De todos modos, su credencial al éxito se la concede definitivamente ese
talentoso creador televisivo que fue Eduardo Bergara Leumann. En su
mítico programa “La Botica del Angel”, Graña será una de sus grandes
animadoras durante diez años. Su rol no es diferente al que le asignó en
su momento Larrea o Thorry, pero en este caso lo distintivo es la
relación con Bergara Leuman.
En esos años es cuando ella, muy en el registro renovador de la época,
inicia su experiencia artística con cantantes de otros géneros e
interpretando temas que no pertenecen a la tradición tanguera Es así
como participa en una gira en Francia con Jairo o graba con Mercedes
Sosa. Esta “mezcla” de géneros molesta a algunos tangueros ortodoxos,
pero al respecto hay que recurrir a Carlos Gardel, quien no tenía
empacho en interpretar boleros, charleston y canzonetas italianas.

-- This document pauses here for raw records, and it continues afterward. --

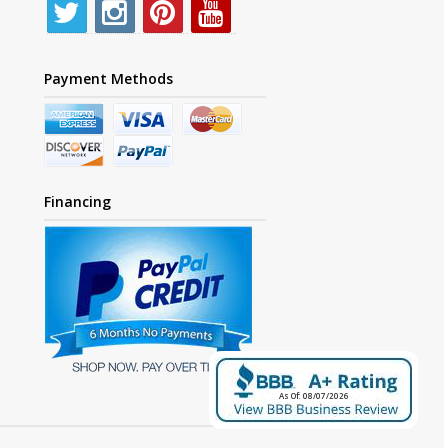
Payment Methods
Financing
As Of: 08/07/2026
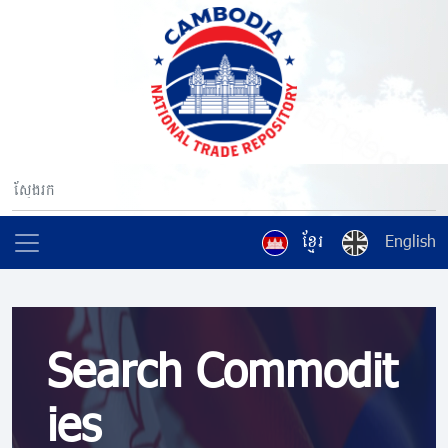
ខ្មែរ
English
Search Commodit
ies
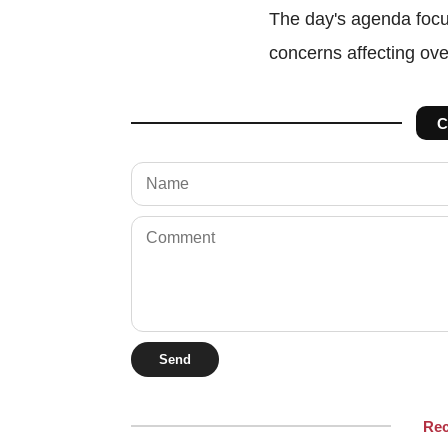
The day's agenda focu
concerns affecting ov
C
Send
Re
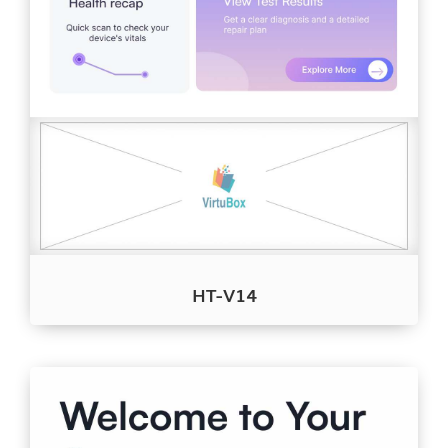
HT-V14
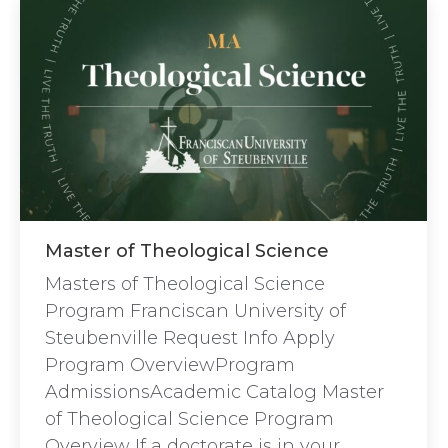
Master of Theological Science
Masters of Theological Science
Program Franciscan University of
Steubenville Request Info Apply
Program OverviewProgram
AdmissionsAcademic Catalog Master
of Theological Science Program
Overview If a doctorate is in your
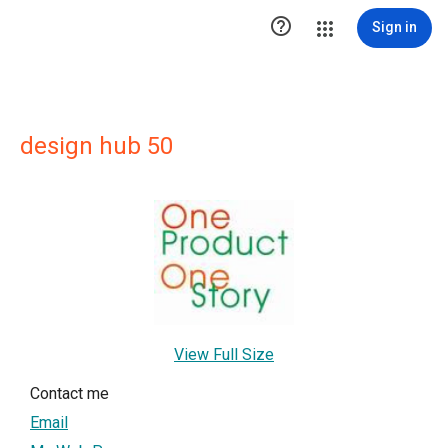

Sign in
design hub 50
View Full Size
Contact me
Email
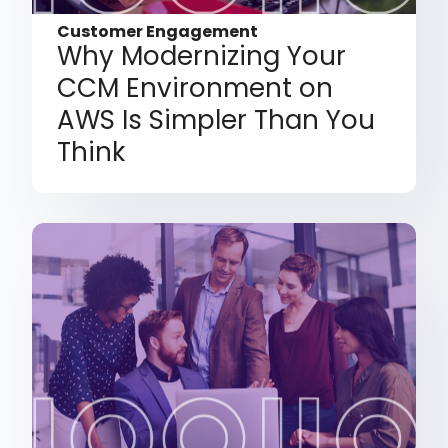
Customer Engagement
Why Modernizing Your
CCM Environment on
AWS Is Simpler Than You
Think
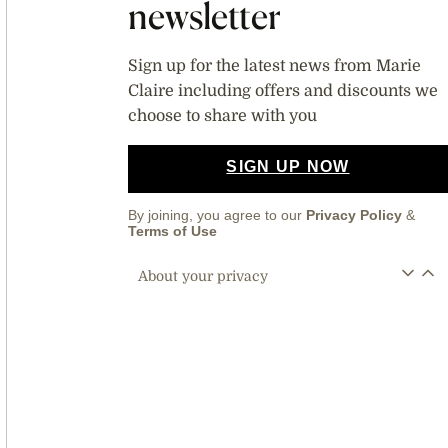
newsletter
Sign up for the latest news from Marie
Claire including offers and discounts we
choose to share with you
SIGN UP NOW
By joining, you agree to our
Privacy Policy
&
Terms of Use
About your privacy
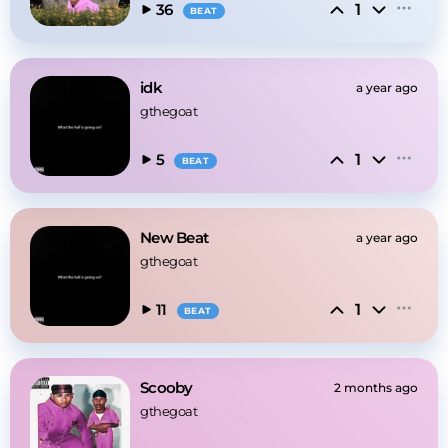
1
36
BEAT
idk
a year ago
gthegoat
1
5
BEAT
New Beat
a year ago
gthegoat
1
11
BEAT
Scooby
2 months ago
gthegoat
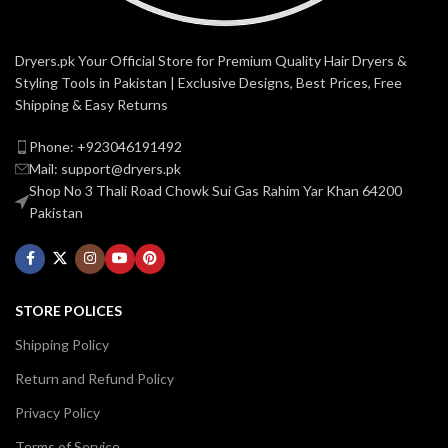
Dryers.pk Your Official Store for Premium Quality Hair Dryers &
Styling Tools in Pakistan | Exclusive Designs, Best Prices, Free
Shipping & Easy Returns
Phone: +923046191492
Mail: support@dryers.pk
Shop No 3 Thali Road Chowk Sui Gas Rahim Yar Khan 64200
Pakistan
STORE POLICES
Shipping Policy
Return and Refund Policy
Privacy Policy
Terms of Service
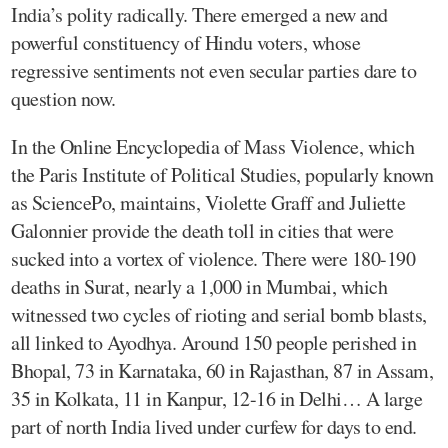
India’s polity radically. There emerged a new and
powerful constituency of Hindu voters, whose
regressive sentiments not even secular parties dare to
question now.
In the Online Encyclopedia of Mass Violence, which
the Paris Institute of Political Studies, popularly known
as SciencePo, maintains, Violette Graff and Juliette
Galonnier provide the death toll in cities that were
sucked into a vortex of violence. There were 180-190
deaths in Surat, nearly a 1,000 in Mumbai, which
witnessed two cycles of rioting and serial bomb blasts,
all linked to Ayodhya. Around 150 people perished in
Bhopal, 73 in Karnataka, 60 in Rajasthan, 87 in Assam,
35 in Kolkata, 11 in Kanpur, 12-16 in Delhi… A large
part of north India lived under curfew for days to end.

Estas “ desviaciones” del tango ortodoxo hace setenta años también
generaban malhumor y suspicacias. Una nota escrita por Carlos de la Púa
-el autor de “La crencha engrasada”-, criticando a Carlos Gardel porque
se atrevió a cantar en Buenos Aires una canzoneta italiana, demuestra
que el duelo entre ortodoxos y renovadores no es nuevo y mucho menos
original.
En 1981 otra vez el maestro Pugliese la convoca para grabar un larga
duración titulado “Futuro”. En ese álbum María se luce interpretando el
tema de Abel Aznar y Armando Cupo, “Y no puedo olvidarte”. Al año
siguiente graba con Jorge Falcón y escandaliza a los ortodoxos
interpretando a dúo el bolero “Ansiedad”. Después, como para resarcir a
la hinchada de tantas heterodoxias, en ese mismo escenario graba por
primera vez el tango que habrá de ser su credencial, su carta de
presentación, su sello distintivo: me refiero al tema escrito por Cátulo
Castillo y musicalizado por Sebastián Piana en 1941: “Caserón de tejas”.
Esta vals fue interpretado por grandes cantantes y, al respecto, basta
con mencionar la excelente labor de Roberto Goyeneche, pero hay una
amplia coincidencia en admitir que la voz que mejor expresa a este poema
es la de María Graña, acompañada -claro está- por la orquesta del
maestro Martín Darré.
El itinerario biográfico de María Graña es necesariamente incompleto
porque continúa en actividad. Sus tangos de todos modos se siguen
disfrutando. Los años no han deteriorado su voz ni su capacidad
expresiva, que por el contrario se ha hecho más sobria, más madura y más
delicada. Los que la conocen aseguran que está cantando mejor que nunca
y para ello nada más que asistir a algunas de sus presentaciones.